This week I decided to write a little post that will quite literally apply to anyone. Yep, you read it right: I wanted to address a little thing that we don’t always keep track of: the things we say and, more importantly, how we say them.
Words are pretty strong. In my country there’s even an old saying that the only things you cannot stop form immediate impact are a rock you’ve already thrown or a word you’ve already said. Words can literally bruise or heal if used in the right way. And even though there’s so much talk these days on the benefits of saying what’s on your mind, I don’t think our society normally focuses on teaching us how to express what we want. And, if you ask me, that’s a pretty important reason for why we don’t end up getting what we want in the end: we just don’t know how to call it. And whenever we don’t know that, we tend to boil it down to hollowed-out cliches, like “I want to be happy” or “I want to live free” and we leave it at that, not bothering to drill down to what that means for us and what really lies behind these words.
Another thing to be aware of is that sometimes we even tend to bring ourselves down with our words. We might not take a lot of time to think about this, but words have special feeling-related bonds in our minds; put simply: our words can literally make us feel things. That’s why we praise a good author: because he’s able to draw a picture with his words that’s so stunning and clear to us that we can’t help but be pulled in. That’s why when we have t constantly hear how our co-worker is complaining on the desk next to ours, we end up feeling down.

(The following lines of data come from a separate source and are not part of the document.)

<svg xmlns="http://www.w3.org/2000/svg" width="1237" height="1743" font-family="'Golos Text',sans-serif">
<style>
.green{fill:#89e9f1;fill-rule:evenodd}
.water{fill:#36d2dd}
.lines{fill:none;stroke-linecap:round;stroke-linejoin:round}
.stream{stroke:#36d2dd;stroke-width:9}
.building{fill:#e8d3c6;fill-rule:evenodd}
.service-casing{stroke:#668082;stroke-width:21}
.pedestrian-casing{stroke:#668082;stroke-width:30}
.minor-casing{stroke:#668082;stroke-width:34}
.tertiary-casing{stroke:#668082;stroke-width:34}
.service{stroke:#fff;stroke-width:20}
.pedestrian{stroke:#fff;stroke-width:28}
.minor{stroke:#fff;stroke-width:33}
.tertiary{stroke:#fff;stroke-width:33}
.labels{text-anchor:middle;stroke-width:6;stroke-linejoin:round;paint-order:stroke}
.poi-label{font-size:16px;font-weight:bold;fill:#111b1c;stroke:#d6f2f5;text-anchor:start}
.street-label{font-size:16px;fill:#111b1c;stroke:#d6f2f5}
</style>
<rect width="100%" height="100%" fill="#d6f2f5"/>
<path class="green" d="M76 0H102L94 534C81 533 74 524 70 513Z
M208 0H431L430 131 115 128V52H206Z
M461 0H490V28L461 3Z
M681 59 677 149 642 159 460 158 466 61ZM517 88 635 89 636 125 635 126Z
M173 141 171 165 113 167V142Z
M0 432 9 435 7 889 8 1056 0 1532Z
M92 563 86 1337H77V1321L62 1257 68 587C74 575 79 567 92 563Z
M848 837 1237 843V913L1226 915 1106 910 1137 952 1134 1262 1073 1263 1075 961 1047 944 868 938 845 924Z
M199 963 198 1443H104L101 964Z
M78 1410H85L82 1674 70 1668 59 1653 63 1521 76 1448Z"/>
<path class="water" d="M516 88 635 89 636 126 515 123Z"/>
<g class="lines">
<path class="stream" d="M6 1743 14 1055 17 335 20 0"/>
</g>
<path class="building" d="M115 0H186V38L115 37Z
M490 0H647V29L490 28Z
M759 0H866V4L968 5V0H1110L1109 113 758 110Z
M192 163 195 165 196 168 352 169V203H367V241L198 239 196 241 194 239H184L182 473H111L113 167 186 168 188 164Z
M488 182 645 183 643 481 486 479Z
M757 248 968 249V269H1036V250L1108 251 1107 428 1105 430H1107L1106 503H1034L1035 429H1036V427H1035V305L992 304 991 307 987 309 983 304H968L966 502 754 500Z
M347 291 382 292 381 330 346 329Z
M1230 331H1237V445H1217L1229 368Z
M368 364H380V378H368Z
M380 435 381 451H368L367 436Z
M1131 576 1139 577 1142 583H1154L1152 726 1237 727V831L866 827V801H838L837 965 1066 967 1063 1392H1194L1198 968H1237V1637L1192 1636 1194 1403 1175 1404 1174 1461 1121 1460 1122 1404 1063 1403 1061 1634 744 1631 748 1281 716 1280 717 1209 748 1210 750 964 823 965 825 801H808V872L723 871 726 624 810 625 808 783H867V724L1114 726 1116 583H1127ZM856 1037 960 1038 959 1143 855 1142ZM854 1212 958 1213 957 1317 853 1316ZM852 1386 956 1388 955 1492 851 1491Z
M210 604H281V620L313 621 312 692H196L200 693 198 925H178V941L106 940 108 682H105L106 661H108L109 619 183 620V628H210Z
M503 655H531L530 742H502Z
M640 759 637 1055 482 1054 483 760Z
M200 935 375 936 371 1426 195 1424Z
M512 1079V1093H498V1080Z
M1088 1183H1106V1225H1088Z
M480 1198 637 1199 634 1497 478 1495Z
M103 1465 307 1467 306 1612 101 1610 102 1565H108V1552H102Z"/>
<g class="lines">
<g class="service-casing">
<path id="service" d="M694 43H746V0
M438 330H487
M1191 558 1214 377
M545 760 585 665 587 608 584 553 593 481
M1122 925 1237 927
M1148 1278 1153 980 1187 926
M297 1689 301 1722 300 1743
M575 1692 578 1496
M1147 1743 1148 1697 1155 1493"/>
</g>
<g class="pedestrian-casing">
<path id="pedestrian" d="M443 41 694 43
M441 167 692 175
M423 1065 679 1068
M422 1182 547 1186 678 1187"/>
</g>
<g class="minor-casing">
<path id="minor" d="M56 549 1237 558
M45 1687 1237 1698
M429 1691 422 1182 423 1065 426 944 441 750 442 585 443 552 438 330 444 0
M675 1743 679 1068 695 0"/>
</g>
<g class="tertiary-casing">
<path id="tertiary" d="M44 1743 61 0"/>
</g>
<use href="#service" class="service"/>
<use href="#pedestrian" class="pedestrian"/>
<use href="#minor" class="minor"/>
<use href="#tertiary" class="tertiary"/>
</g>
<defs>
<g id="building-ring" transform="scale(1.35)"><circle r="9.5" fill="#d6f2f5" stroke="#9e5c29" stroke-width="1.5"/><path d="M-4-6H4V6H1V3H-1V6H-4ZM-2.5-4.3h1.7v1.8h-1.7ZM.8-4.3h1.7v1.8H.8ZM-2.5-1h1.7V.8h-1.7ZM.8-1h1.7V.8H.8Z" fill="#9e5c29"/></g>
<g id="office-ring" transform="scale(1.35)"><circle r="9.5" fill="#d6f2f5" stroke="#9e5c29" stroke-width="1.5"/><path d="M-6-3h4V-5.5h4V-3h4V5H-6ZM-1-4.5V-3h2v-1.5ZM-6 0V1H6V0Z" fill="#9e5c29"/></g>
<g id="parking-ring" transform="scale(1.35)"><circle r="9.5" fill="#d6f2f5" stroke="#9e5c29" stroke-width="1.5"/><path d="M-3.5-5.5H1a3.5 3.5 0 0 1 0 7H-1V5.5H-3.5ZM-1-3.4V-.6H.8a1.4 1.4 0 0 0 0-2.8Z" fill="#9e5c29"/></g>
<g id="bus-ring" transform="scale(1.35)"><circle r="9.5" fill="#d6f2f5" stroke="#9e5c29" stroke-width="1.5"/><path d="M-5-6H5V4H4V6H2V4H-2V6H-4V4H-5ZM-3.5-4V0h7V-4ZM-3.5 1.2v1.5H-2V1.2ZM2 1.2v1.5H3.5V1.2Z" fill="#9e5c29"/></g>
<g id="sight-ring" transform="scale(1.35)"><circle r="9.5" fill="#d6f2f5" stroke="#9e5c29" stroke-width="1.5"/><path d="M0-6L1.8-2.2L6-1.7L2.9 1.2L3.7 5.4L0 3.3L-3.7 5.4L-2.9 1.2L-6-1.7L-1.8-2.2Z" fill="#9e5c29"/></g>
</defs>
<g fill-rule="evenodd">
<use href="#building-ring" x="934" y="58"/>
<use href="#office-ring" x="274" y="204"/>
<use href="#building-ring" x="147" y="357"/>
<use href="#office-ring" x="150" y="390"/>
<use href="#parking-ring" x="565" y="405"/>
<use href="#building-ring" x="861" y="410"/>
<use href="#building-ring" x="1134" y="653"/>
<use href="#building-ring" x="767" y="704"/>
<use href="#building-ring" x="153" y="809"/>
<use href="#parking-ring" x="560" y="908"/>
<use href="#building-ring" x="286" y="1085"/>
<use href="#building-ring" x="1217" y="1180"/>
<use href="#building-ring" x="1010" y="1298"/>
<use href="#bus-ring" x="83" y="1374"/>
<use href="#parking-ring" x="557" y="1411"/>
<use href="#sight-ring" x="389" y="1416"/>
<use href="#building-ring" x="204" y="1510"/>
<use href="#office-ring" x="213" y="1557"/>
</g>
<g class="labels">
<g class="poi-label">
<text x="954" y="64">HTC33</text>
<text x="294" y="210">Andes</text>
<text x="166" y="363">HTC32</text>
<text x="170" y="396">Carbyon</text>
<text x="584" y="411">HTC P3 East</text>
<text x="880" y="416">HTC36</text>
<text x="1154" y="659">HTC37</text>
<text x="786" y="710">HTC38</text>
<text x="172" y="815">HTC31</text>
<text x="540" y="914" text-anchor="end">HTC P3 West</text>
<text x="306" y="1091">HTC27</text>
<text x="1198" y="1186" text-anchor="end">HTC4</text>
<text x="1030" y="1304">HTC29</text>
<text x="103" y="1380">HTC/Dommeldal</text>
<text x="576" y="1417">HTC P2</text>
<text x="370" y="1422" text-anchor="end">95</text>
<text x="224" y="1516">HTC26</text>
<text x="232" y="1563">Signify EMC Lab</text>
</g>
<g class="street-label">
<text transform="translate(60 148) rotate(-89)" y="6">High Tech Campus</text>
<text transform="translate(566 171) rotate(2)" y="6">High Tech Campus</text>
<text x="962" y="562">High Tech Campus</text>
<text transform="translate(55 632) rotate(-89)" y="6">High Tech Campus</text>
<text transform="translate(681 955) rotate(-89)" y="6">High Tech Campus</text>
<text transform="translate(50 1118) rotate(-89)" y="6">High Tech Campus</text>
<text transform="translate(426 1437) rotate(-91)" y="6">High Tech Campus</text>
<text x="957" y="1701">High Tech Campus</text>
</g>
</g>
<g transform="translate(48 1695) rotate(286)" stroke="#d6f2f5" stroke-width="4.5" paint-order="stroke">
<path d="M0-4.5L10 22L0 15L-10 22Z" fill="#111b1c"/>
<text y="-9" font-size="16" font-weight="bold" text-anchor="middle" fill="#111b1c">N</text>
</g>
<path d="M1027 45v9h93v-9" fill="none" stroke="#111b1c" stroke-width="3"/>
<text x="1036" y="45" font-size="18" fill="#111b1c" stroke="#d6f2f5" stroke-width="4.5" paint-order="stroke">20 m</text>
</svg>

That being said, I think we should be paying more attention to the words we use, not only when communicating with others, but also with our daily discussions with ourselves. So many of us tend to be our own harshest critic every singe day that we don’t really allow ourselves to be happy and take pride in what we’ve accomplished: because we failed to do some other things. This is why we need to remember to first of all be gentle in the way we behave towards ourselves. We’re only human after all and we can only do so much. Treat yourself with respect and tell yourself that you did your best a little more often. Watch the tone with which you speak to yourself: notice if you’re using negative words more often than you should be. Our brains are somehow programmed to think about and notice what we don’t want; try to flip that around and tell yourself what you do want, what you did well in that situation, what you accomplished today. This is true even if all you accomplished is to make yourself some good coffee in the morning. Remember, pushing yourself does not have to be a 24/7 thing. Take some time to relax and be positive, this will eventually result in treating/talking to others the same way. And if it’s been a rough day and you can’t say anything nice, just don’t say anything at all.
Noticing and developing the habit of using uplifting words for ourselves and others is a crucial mindset of successful people: those who rise and move forward do it by being positively aimed at what’s in front of them, not criticizing themselves about what’s already behind them. Think about it.